Just as a point of clarification... Our club rules say that we do NOT sell plants to one another. We give them to each other at club meetings. Other items can be sold or given away.

RULES FOR APC- state that there is to be NO BEGGING for items. That also includes items from club members. You need to come to the meetings and as people *or use the club's broadcast email* if you would like to request items from others such as shrimps, ferts, equipment. If you are selling equipment you need to use the FOR SALE forum and put in title LOCAL PICK-UP. If you are a member you also have been given an DFWAPC members list and so you can contact people directly.

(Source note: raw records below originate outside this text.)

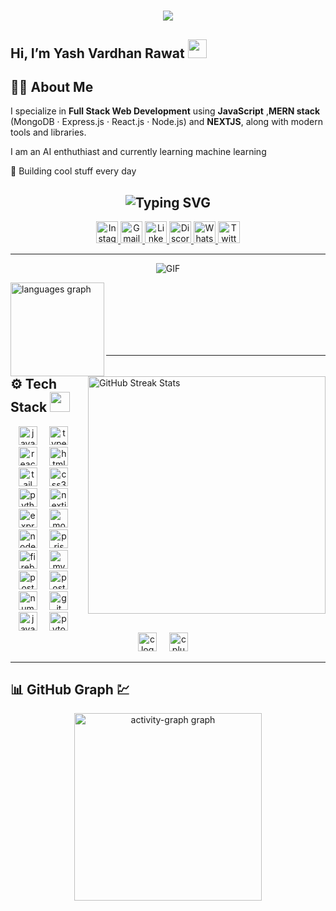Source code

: <!-- Typing Header -->
<h1 align="center">
  <img src="https://readme-typing-svg.herokuapp.com/?font=Righteous&size=35&center=true&vCenter=true&width=650&height=80&duration=2000&lines=Welcome+to+my+Profile!+✨;I'm+Yash+Vardhan+Rawat!;Full+Stack+Developer;Building+Scalable+Web+Apps" />
</h1>

<!-- Wave Greeting -->
<h2 align="left">Hi, I’m Yash Vardhan Rawat <img src="https://raw.githubusercontent.com/MartinHeinz/MartinHeinz/master/wave.gif" width="30px" /></h2>

## 👨‍💻 About Me
I specialize in **Full Stack Web Development** using **JavaScript** ,**MERN stack** (MongoDB · Express.js · React.js · Node.js) and **NEXTJS**, along with modern tools and libraries. 

I am an AI enthuthiast and currently learning machine learning

🤖 Building cool stuff every day


<!-- ✨ Socials Heading with Typing Animation -->
<h2 align="center">
  <img src="https://readme-typing-svg.herokuapp.com?font=Fira+Code&duration=3000&pause=1000&center=true&vCenter=true&width=500&lines=🔗+Connect+with+Me+on+Social+Media!" alt="Typing SVG" />
</h2>

<!-- 🌐 Social Media Badges -->
<div align="center">
  <a href="https://www.instagram.com/all_blame_yash/?next=%2Fyash%2F" target="_blank">
    <img src="https://img.shields.io/static/v1?message=Instagram&logo=instagram&label=&color=E4405F&logoColor=white&labelColor=&style=for-the-badge" height="35" alt="Instagram" />
  </a>
  <a href="mailto:voicesecret9@gmail.com" target="_blank">
    <img src="https://img.shields.io/static/v1?message=Gmail&logo=gmail&label=&color=D14836&logoColor=white&labelColor=&style=for-the-badge" height="35" alt="Gmail" />
  </a>
  <a href="https://www.linkedin.com/in/yash-vardhan-rawat-a44729291" target="_blank">
    <img src="https://img.shields.io/static/v1?message=LinkedIn&logo=linkedin&label=&color=0077B5&logoColor=white&labelColor=&style=for-the-badge" height="35" alt="LinkedIn" />
  </a>
  <a href="https://discord.com/users/sageelemento" target="_blank">
    <img src="https://img.shields.io/static/v1?message=Discord&logo=discord&label=&color=7289DA&logoColor=white&labelColor=&style=for-the-badge" height="35" alt="Discord" />
  </a>
  <a href="https://wa.me/9315556844" target="_blank">
    <img src="https://img.shields.io/static/v1?message=WhatsApp&logo=whatsapp&label=&color=25D366&logoColor=white&labelColor=&style=for-the-badge" height="35" alt="WhatsApp" />
  </a>
  <a href="https://x.com/Yash12707967087" target="_blank">
    <img src="https://img.shields.io/static/v1?message=Twitter&logo=twitter&label=&color=1DA1F2&logoColor=white&labelColor=&style=for-the-badge" height="35" alt="Twitter" />
  </a>
</div>

 ---


<p align="center">
<img align="middle" alt="GIF" src="https://camo.githubusercontent.com/dd9b4a35c79a57583ccfc38c3512469e375ebae578f7a90aa020f57748a81dfc/68747470733a2f2f6d69722d73332d63646e2d63662e626568616e63652e6e65742f70726f6a6563745f6d6f64756c65732f68642f3232383733353133373131393831312e363230353437323462616630622e676966" />
</p>



 <div>

   <!-- Top Languages -->
   <img src="https://github-readme-stats.vercel.app/api/top-langs?username=RadicalThinker&locale=en&hide_title=false&layout=compact&card_width=320&langs_count=5&theme=dracula&hide_border=false" height="150" alt="languages graph" align="left" />

   <!-- GitHub Streak -->
   <img width="380px" src="https://streak-stats.demolab.com?user=radicalthinker&theme=dark&short_numbers=true" width="460" alt="GitHub Streak Stats" align="right" />
   
 </div>
  <br/>
  <br/>
  <br/>
  <br/>
    <br/>
  <br/>


---

## ⚙️ Tech Stack <img src="https://media2.giphy.com/media/QssGEmpkyEOhBCb7e1/giphy.gif" width="32px" />


<p align="center">
  <img src="https://img.shields.io/badge/JavaScript-F7DF1E?logo=javascript&logoColor=black&style=for-the-badge" height="30" alt="javascript logo"  />
  <img width="12" />
  <img src="https://img.shields.io/badge/TypeScript-3178C6?logo=typescript&logoColor=white&style=for-the-badge" height="30" alt="typescript logo"  />
  <img width="12" />
  <img src="https://img.shields.io/badge/React-61DAFB?logo=react&logoColor=black&style=for-the-badge" height="30" alt="react logo"  />
  <img width="12" />
  <img src="https://img.shields.io/badge/HTML5-E34F26?logo=html5&logoColor=white&style=for-the-badge" height="30" alt="html5 logo"  />
  <img width="12"/>
    <img src="https://img.shields.io/badge/Tailwind CSS-06B6D4?logo=tailwindcss&logoColor=black&style=for-the-badge" height="30" alt="tailwindcss logo"  />
  <img width="12" />
  <img src="https://img.shields.io/badge/CSS3-1572B6?logo=css3&logoColor=white&style=for-the-badge" height="30" alt="css3 logo"  />
  <img width="12" />
  <img src="https://img.shields.io/badge/Python-3776AB?logo=python&logoColor=white&style=for-the-badge" height="30" alt="python logo"  />
  <img width="12" />
  <img src="https://img.shields.io/badge/Next.js-000000?logo=nextdotjs&logoColor=white&style=for-the-badge" height="30" alt="nextjs logo"  />
  <img width="12" />
  <img src="https://img.shields.io/badge/Express-000000?logo=express&logoColor=white&style=for-the-badge" height="30" alt="express logo"  />
  <img width="12" />
  <img src="https://img.shields.io/badge/MongoDB-47A248?logo=mongodb&logoColor=white&style=for-the-badge" height="30" alt="mongodb logo"  />
  <img width="12" />
  <img src="https://img.shields.io/badge/Node.js-339933?logo=nodedotjs&logoColor=white&style=for-the-badge" height="30" alt="nodejs logo"  />
  <img width="12" />
  <img src="https://img.shields.io/badge/Prisma-2D3748?logo=prisma&logoColor=white&style=for-the-badge" height="30" alt="prisma logo"  />
  <img width="12" />
  <img src="https://img.shields.io/badge/Firebase-FFCA28?logo=firebase&logoColor=black&style=for-the-badge" height="30" alt="firebase logo"  />
  <img width="12" />
  <img src="https://img.shields.io/badge/MySQL-4479A1?logo=mysql&logoColor=white&style=for-the-badge" height="30" alt="mysql logo"  />
  <img width="12" />
  <img src="https://img.shields.io/badge/PostgreSQL-4169E1?logo=postgresql&logoColor=white&style=for-the-badge" height="30" alt="postgresql logo"  />
  <img width="12" />
  <img src="https://img.shields.io/badge/Postman-FF6C37?logo=postman&logoColor=black&style=for-the-badge" height="30" alt="postman logo"  />
  <img width="12" />
  <img src="https://img.shields.io/badge/NumPy-013243?logo=numpy&logoColor=white&style=for-the-badge" height="30" alt="numpy logo"  />
<!--   <img width="12" /> -->
<!--   <img src="https://skillicons.dev/icons?i=vscode" height="30" alt="vscode logo"  /> -->
<!--   <img width="12" /> -->
<!--   <img src="https://skillicons.dev/icons?i=discord" height="30" alt="discord logo"  /> -->
  <img width="12" />
  <img src="https://img.shields.io/badge/Git-F05032?logo=git&logoColor=white&style=for-the-badge" height="30" alt="git logo"  />
  <img width="12" />
  <img src="https://cdn.jsdelivr.net/gh/devicons/devicon/icons/java/java-original.svg" height="30" alt="java logo"  />
  <img width="12" />
  <img src="https://img.shields.io/badge/PyTorch-EE4C2C?logo=pytorch&logoColor=white&style=for-the-badge" height="30" alt="pytorch logo"  />
  <img width="12" />
  <img src="https://img.shields.io/badge/C-A8B9CC?logo=c&logoColor=black&style=for-the-badge" height="30" alt="c logo"  />
  <img width="12" />
  <img src="https://img.shields.io/badge/C++-00599C?logo=cplusplus&logoColor=white&style=for-the-badge" height="30" alt="cplusplus logo"  />
  <img width="12" />

</p>

---

## 📊 GitHub Graph 💹
<div align="center">
  <img src="https://github-readme-activity-graph.vercel.app/graph?username=RadicalThinker&radius=16&theme=gotham&area=true&order=5" height="300" alt="activity-graph graph"  />
</div>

It may seem silly to make this distinction but APC members have been given infractions for begging for items on this forum. Since we use this forum for our club we need to make sure we don't do that. We have our broadcast email just for such purposes. When other APC members see DFWAPC members begging/asking for free stuff from others it is against the rules of APC and we don't want to do that as a club. Don't be surprised if you receive a pm asking you NOT to beg for stuff on APC.


----------



## RandallW201 (Jul 31, 2011)

I haven't received a DFWAPC members list, how can I obtain one?


----------



## stmarshall (Jan 24, 2012)

I also have not been given a list or told where I can find the list. Not selling items or not begging is a good thing for this forum. When I get items that I have extras I want to give them to people who give to me and this forum is great for this. I am a rookie but feel like the people in this club are there to help me and I appreciate it. Just like last meeting, I learned a lot not just from the presentation but also by other club members sharing, Thank you APC.


----------



## Tex Gal (Nov 1, 2007)

You can email Mike Cameron. He's the treasurer of the club and has the list. PM him here or go here, hit his name and email him.
http://www.aquatic-plants.org/officers.html


----------